Shao nian de ni (Better Days)

* * * (out of four)
Seen 9 November 2019 in Showplace Icon the Seaport #5 (first-run, DCP laser)

You can tell when a film and filmmaker are just better than their peers, as was the case with Derek Tsang's previous film SoulMate, the best in a wave of seemingly dozens of Chinese movies about people looking back on their high school years. That's a description that could technically apply to Better Days, especially with the bookends made to satisfy the censors, although it's a far harsher film than those, but effectively so: Tsang brings something visceral to his story of bullying and revenge where all too many might be satisfied to make it easier for the squeamish to grapple with.

It's 60 days until "gaokao", the two-day college admissions test that can determine the direction of a young person's life, and Chen Nian (Zhou Dongyu) is under as much stress as any of her peers at an Anquiao City cram school, if not more - her mother Zhou Lei (Wu Yue) is deep in debt and often away trying to sell knock-off cosmetics in a larger city and she is relentlessly bullied, primarily by a trio of girls led by Wei Lai (Zhou Ye). She's understandably turned inward but she's a good kid - when a classmate in similar position commits suicide, she's the one that steps forward to cover the body and talks to Detective Zheng Yi (Yin Fang), and when she sees a boy beaten up on her way home, she pulls out her phone to call the police. They're on her before anyone can come, but Xiao Bei (Jackson Yee YangQianXi) is grateful, and starts looking out for her.

And the bulk of it is pretty darn great, with Zhou Dongyu and Jackson Yee great at essaying these kids who had been failed by adults finding something in each other without making it nicer than it should be. Tsang and the stars very deliberately don't make their romance something beautiful amidst the ugliness of their lives, but instead something that often just barely peeks out of their wariness. They capture how this extreme vulnerability can lead to hardening and closing off, with Zhou especially spending much of her time in the sort of tense posture that lets the audience feel how much she's holding back because she recognizes that letting something out will only create more trouble, but still communicating a lot without using many words.

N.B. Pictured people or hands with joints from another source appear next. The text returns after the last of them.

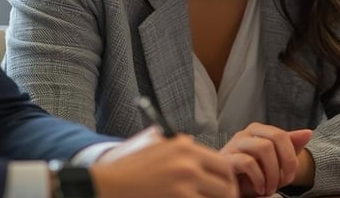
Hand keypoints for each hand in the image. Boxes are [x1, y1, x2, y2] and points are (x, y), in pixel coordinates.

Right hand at [90, 132, 238, 197]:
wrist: (111, 184)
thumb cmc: (133, 168)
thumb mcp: (161, 148)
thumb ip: (185, 152)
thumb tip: (208, 165)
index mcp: (186, 146)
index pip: (223, 163)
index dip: (228, 179)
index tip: (226, 188)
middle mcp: (189, 163)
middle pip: (226, 185)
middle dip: (227, 196)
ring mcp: (184, 184)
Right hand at [220, 122, 312, 196]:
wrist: (233, 188)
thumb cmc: (254, 174)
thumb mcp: (276, 162)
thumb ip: (290, 146)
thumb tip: (308, 133)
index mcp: (259, 131)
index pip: (282, 135)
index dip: (290, 157)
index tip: (290, 177)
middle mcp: (246, 133)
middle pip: (274, 138)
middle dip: (283, 164)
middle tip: (281, 183)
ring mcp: (234, 144)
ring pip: (262, 147)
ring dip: (271, 173)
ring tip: (269, 188)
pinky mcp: (226, 159)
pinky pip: (247, 162)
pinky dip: (258, 178)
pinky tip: (259, 188)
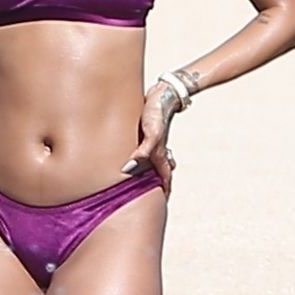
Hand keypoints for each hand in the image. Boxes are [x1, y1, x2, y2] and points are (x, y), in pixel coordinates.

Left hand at [121, 82, 179, 196]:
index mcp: (159, 153)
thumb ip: (144, 151)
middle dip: (155, 185)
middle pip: (158, 173)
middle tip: (151, 198)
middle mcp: (156, 150)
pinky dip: (141, 157)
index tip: (162, 202)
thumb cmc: (157, 111)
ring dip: (148, 173)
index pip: (164, 177)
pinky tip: (134, 156)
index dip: (163, 190)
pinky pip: (144, 150)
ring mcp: (152, 141)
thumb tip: (130, 168)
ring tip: (141, 182)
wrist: (163, 92)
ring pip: (151, 162)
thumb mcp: (152, 132)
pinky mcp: (146, 132)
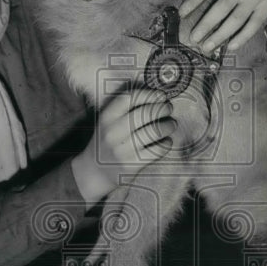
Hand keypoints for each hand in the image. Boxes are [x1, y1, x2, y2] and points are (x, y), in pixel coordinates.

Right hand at [71, 88, 174, 206]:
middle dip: (162, 108)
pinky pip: (156, 150)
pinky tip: (167, 141)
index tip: (160, 95)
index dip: (148, 94)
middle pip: (144, 114)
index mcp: (106, 118)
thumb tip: (156, 96)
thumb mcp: (107, 122)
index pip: (129, 99)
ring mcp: (122, 149)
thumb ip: (124, 109)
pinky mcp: (132, 164)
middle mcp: (113, 132)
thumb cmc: (107, 141)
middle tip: (169, 108)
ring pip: (154, 131)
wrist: (95, 171)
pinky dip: (166, 143)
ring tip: (171, 124)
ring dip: (168, 125)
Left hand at [180, 0, 266, 53]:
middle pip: (222, 7)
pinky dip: (244, 36)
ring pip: (237, 18)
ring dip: (221, 35)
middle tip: (193, 39)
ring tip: (208, 47)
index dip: (195, 0)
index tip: (182, 13)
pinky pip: (255, 22)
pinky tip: (231, 46)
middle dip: (206, 25)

Not that she has to; Tsang is admirably unflinching in his portrayal of bullying, not shrinking from the violence but also making sure to twist the knife during the abusive scenes that outsiders often label as "pranks. He's careful not to leave a crack for dismissal or rationalization to get in, as often happens; there are no scenes of adults saying it builds character or even the implication that surviving this makes Chen Nian stronger. Indeed, it's impressive how there's nothing celebratory or maudlin about her suffering - this does not make her a better person or signify her goodness; it's just awful and pointless. Tsang is careful to make sure that the film never quite reaches the point where the audience feels that experiencing it vicariously is also just piling-on, maybe softening things a bit where he can - he's careful not to show Hu Xiaodie clearly after she kills herself, focusing on shocked onlookers, and the neighborhood becomes less dangerous and more cozy once Chen Nian and Bai have met.

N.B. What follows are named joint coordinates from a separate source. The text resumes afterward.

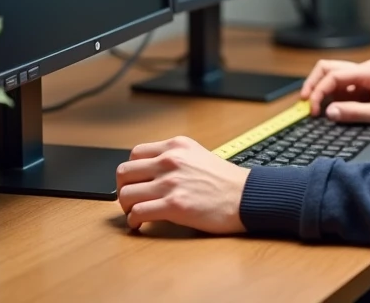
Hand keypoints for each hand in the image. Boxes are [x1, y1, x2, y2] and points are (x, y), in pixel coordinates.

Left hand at [117, 136, 249, 233]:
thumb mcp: (198, 155)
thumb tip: (150, 172)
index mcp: (176, 145)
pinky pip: (138, 213)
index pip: (135, 153)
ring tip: (135, 213)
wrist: (246, 196)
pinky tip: (140, 224)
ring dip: (127, 207)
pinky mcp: (174, 205)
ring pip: (126, 194)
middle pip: (124, 172)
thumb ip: (174, 158)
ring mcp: (171, 182)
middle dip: (123, 188)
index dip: (131, 171)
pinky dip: (134, 221)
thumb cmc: (225, 181)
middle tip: (130, 199)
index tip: (135, 181)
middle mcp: (171, 160)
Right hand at [301, 59, 369, 129]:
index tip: (313, 109)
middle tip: (305, 103)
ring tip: (313, 108)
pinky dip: (330, 96)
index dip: (319, 91)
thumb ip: (354, 112)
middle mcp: (364, 69)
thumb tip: (329, 113)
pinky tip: (326, 108)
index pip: (334, 75)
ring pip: (332, 75)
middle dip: (313, 84)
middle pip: (328, 68)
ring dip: (320, 89)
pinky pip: (340, 87)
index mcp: (369, 72)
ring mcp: (362, 76)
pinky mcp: (362, 86)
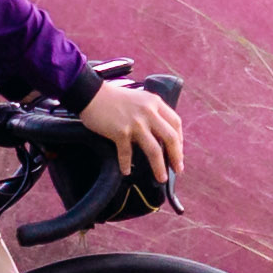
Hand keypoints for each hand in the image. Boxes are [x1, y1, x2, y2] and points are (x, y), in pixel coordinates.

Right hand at [79, 73, 187, 188]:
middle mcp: (148, 112)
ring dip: (159, 167)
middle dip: (176, 156)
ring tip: (161, 178)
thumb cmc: (115, 98)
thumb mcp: (140, 99)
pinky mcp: (120, 132)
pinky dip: (126, 164)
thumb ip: (152, 112)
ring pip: (154, 150)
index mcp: (155, 103)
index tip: (179, 152)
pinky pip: (127, 153)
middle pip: (170, 138)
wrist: (92, 94)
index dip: (180, 140)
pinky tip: (126, 171)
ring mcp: (135, 123)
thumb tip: (161, 135)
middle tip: (178, 169)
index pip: (176, 123)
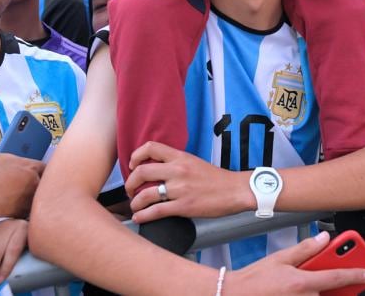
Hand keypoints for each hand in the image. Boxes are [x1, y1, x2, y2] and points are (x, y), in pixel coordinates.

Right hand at [0, 147, 43, 220]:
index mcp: (30, 166)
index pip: (44, 167)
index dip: (37, 170)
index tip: (31, 173)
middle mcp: (34, 182)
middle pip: (42, 184)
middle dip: (34, 185)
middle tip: (23, 188)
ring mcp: (30, 199)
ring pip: (35, 199)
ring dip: (29, 198)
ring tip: (16, 199)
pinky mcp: (23, 214)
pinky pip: (27, 212)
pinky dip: (21, 211)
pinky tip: (11, 210)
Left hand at [124, 142, 249, 222]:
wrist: (235, 191)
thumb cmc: (216, 178)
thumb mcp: (194, 163)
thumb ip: (176, 164)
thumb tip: (157, 170)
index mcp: (180, 157)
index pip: (150, 147)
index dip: (136, 156)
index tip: (132, 165)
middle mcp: (177, 170)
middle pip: (141, 171)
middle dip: (130, 183)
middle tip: (130, 190)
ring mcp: (180, 189)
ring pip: (145, 194)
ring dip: (134, 202)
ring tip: (134, 206)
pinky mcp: (183, 206)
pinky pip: (156, 211)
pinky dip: (143, 216)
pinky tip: (140, 218)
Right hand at [226, 231, 364, 295]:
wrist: (235, 295)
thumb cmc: (255, 279)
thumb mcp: (280, 258)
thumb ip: (305, 248)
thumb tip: (323, 238)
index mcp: (301, 282)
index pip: (336, 277)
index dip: (355, 274)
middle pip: (331, 292)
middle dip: (340, 285)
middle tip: (348, 277)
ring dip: (326, 291)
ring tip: (319, 282)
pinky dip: (314, 294)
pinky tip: (309, 289)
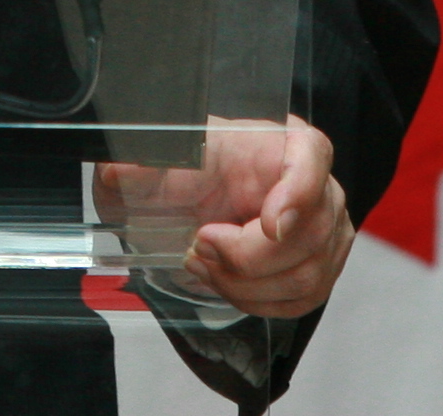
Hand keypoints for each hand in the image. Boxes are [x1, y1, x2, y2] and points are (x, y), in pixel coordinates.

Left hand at [96, 114, 354, 320]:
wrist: (175, 209)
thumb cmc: (174, 178)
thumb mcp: (147, 165)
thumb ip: (136, 162)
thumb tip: (119, 169)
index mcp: (278, 141)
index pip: (312, 155)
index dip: (299, 192)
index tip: (267, 222)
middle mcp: (312, 182)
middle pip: (310, 230)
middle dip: (247, 255)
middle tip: (201, 246)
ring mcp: (322, 230)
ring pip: (305, 274)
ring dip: (246, 283)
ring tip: (206, 262)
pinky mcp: (316, 269)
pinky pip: (300, 301)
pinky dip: (255, 300)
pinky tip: (225, 280)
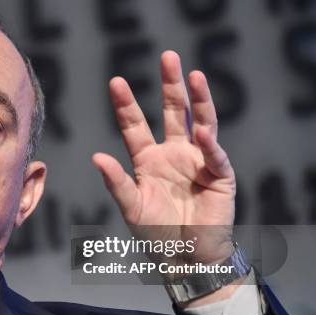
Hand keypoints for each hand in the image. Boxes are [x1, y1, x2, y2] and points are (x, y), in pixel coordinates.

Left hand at [93, 51, 235, 265]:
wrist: (186, 258)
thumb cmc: (156, 234)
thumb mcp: (131, 208)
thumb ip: (117, 183)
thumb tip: (96, 156)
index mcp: (148, 160)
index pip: (135, 126)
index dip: (127, 104)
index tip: (116, 81)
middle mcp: (173, 154)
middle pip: (172, 113)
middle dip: (170, 85)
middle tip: (168, 56)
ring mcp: (197, 162)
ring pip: (199, 122)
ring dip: (198, 99)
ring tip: (194, 74)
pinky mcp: (219, 175)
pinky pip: (214, 156)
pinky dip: (209, 145)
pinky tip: (202, 132)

The movie eventually starts to flounder as the filmmakers seemingly work hard on arriving at the perfect, proper ending - something closer to the forefront of one's mind because we're seeing it now, rather than several months ago, with the government both cancelling and approving its release on short notice and with some changes. There's also arguably one twist too many, but even in that extended last act, there's something to see, as the idealistic young detective realizes just what a morass these crimes can be; Yin Fang is quietly impressive as a detective allowed to be both uncertain and maybe misguided in his certainty. It's a neat bit of work that keeps a viewer who was invested in what came before from groaning too much that the story is over, so let it end.

There may be a better version of "Better Days" to be found in its raw footage, or maybe not. This one has become a fair-sized hit in China and deserves to be; like Tsang's previous film, it's made with a level of skill that you don't always see in these mainstream imports. Even when it stumbles a bit, it's impressively intense and avoids hand-wringing.